A Python test script written with these snippet examples will definitely work in Chrome (where it was tested). A word of advice when using the Germanium Css selector types (Element() with css_classes and Css()): there are browser behavior differences for CSS that require a different syntax. Firefox for example needs the textContent=’a_string’ attribute to find an element which contains the string ‘a_string’. IE and Chrome however, work with the innerText=’a_string’ attribute. Stay away from the contains() pseudo-class: it is deprecated from CSS3 and may not work in browsers that do not support CSS selectors natively. XPath is pretty much guaranteed to work in all major browsers, but with Germanium you don’t even need to see it, just use Element().

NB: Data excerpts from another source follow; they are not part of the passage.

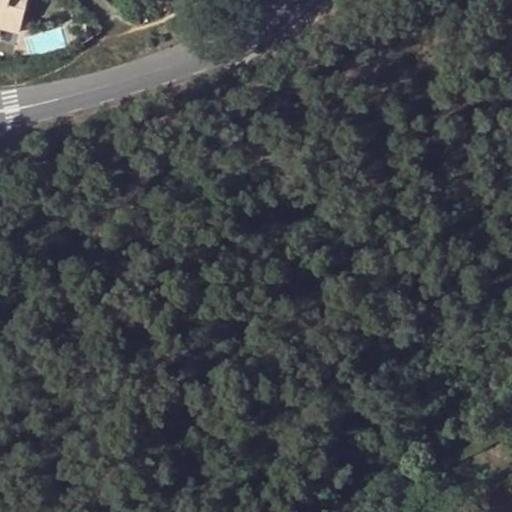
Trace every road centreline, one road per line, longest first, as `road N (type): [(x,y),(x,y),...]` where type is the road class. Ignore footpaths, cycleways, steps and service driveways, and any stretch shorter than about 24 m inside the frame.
road 1 (tertiary): [(152,70),(254,31),(294,0)]
road 2 (tertiary): [(0,109),(152,70)]
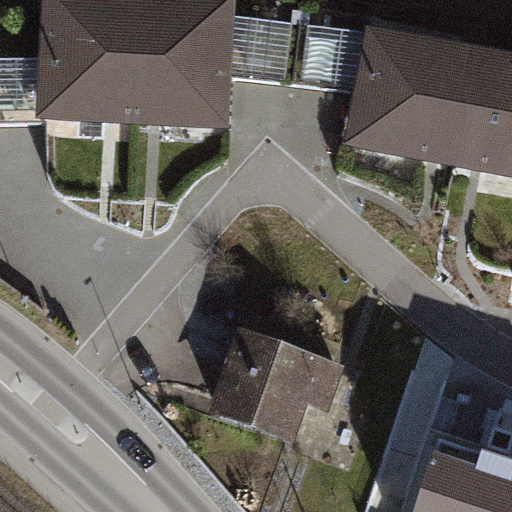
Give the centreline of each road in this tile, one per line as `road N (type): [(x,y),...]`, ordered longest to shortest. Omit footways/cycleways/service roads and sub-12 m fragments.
road 1 (residential): [(511,366),(446,324),(292,187),(243,190),(98,353)]
road 2 (primary): [(160,511),(0,367)]
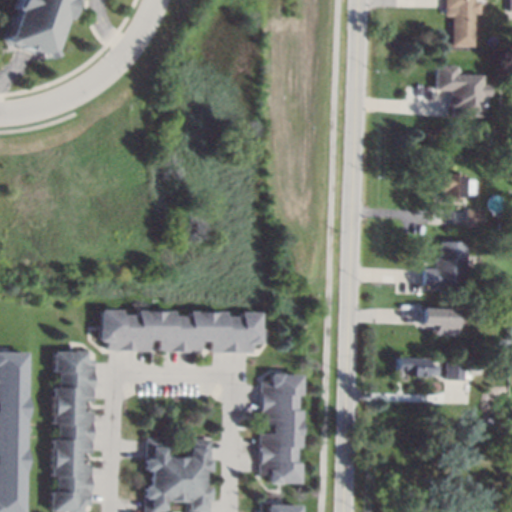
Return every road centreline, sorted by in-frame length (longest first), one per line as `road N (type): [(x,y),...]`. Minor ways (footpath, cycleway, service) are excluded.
road 1 (tertiary): [(358,0),(341,511)]
road 2 (residential): [(0,112),(78,89),(115,63),(153,0)]
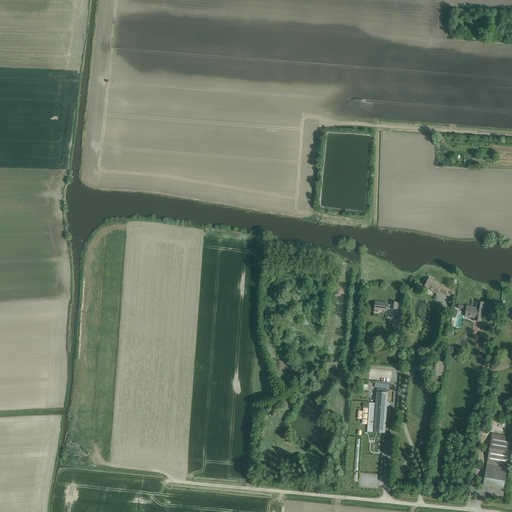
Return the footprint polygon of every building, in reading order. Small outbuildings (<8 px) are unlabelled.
[(427,282),(424,286),(437,293),(439,290),(445,294),(450,297),(453,291),(448,288),(441,284),(441,285),(433,281),(433,280),(433,279),(429,277),(428,277),(426,280),(426,282),(427,282)] [(387,303),(375,301),(374,308),(387,310),(387,308),(401,310),(402,303),(391,302),(390,305),(387,305),(387,303)] [(480,321),(484,302),(477,301),(476,307),(466,306),(464,316),(474,318),(473,320),(480,321)] [(389,383),(375,382),(375,387),(377,387),(376,403),(369,403),(367,432),(384,433),(388,393),(389,383)] [(492,434),(483,485),(503,489),(507,468),(511,437),(492,434)]
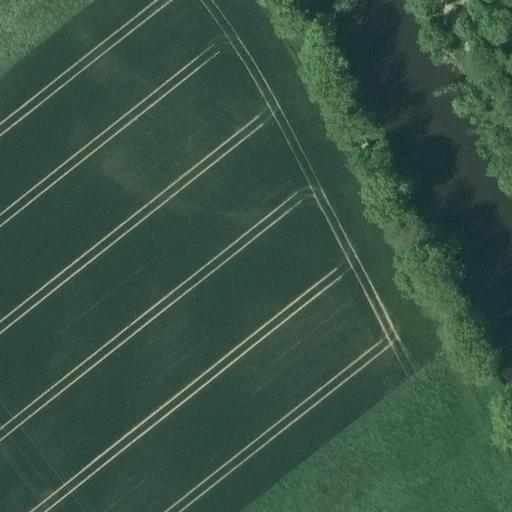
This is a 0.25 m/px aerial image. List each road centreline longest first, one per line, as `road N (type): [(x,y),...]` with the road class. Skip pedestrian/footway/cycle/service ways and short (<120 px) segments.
road 1 (track): [(253,0),(511,458)]
road 2 (track): [(448,0),(511,109)]
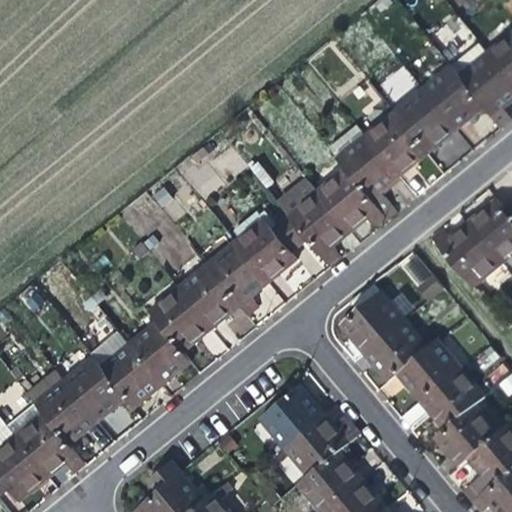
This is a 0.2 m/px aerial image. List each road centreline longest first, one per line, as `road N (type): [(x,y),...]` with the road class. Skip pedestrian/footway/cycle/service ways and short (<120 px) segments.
road 1 (residential): [(295,323),(511,146)]
road 2 (residential): [(82,492),(295,323)]
road 3 (residential): [(452,511),(295,323)]
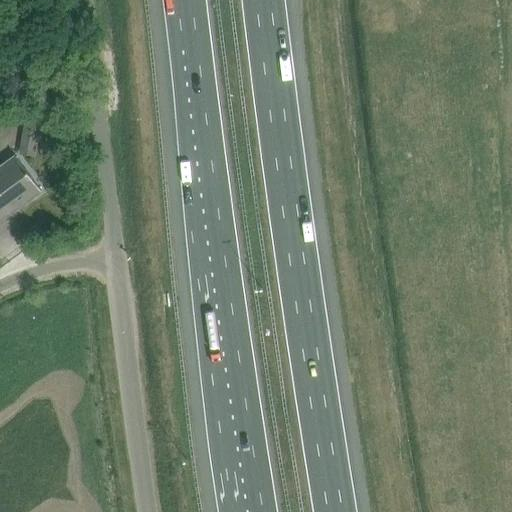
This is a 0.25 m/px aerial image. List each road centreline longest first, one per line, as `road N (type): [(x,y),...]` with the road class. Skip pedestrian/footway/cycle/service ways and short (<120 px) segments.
road 1 (motorway): [(331,511),(262,0)]
road 2 (motorway): [(185,0),(251,511)]
road 3 (unclassified): [(118,261),(86,0)]
road 4 (unclassified): [(142,511),(118,261)]
road 5 (unclassified): [(0,285),(70,262),(118,261)]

From these selectors: div.navibar-insertion-point, div.navibar-component-available-building-block, and div.navibar-insertion-point-inside-chosen-bb.

We have this python code written in the actual test:

@iframe('composer')
def i_expand_in_navibar_avail_ip(context, insertion_point_name):
    wait(NavibarAvailableInsertionPoint(insertion_point_name))
    click(NavibarAvailableInsertionPoint(insertion_point_name))
    return

@iframe('composer')
def i_add_the_avail_bb(context, building_block_name):
    wait(NavibarAvailableBuildingBlock(building_block_name))
    click(NavibarAvailableBuildingBlock(building_block_name))
    return

@iframe('composer')
def i_expand_in_navibar_ip_in_chosen_bb(context, insertion_point_name):
    wait(NavibarInsertionPointInChosen_BB(insertion_point_name))
    click(NavibarInsertionPointInChosen_BB(insertion_point_name))
    return

Do you see the beginnings of a DSL syntax resemblance? I do!

i_expand_in_navibar_avail_ip( )
i_add_the_avail_bb()
i_expand_in_navibar_ip_in_chosen_bb()

Sure, we can refactor to get it even better. But, this blog must end. Now.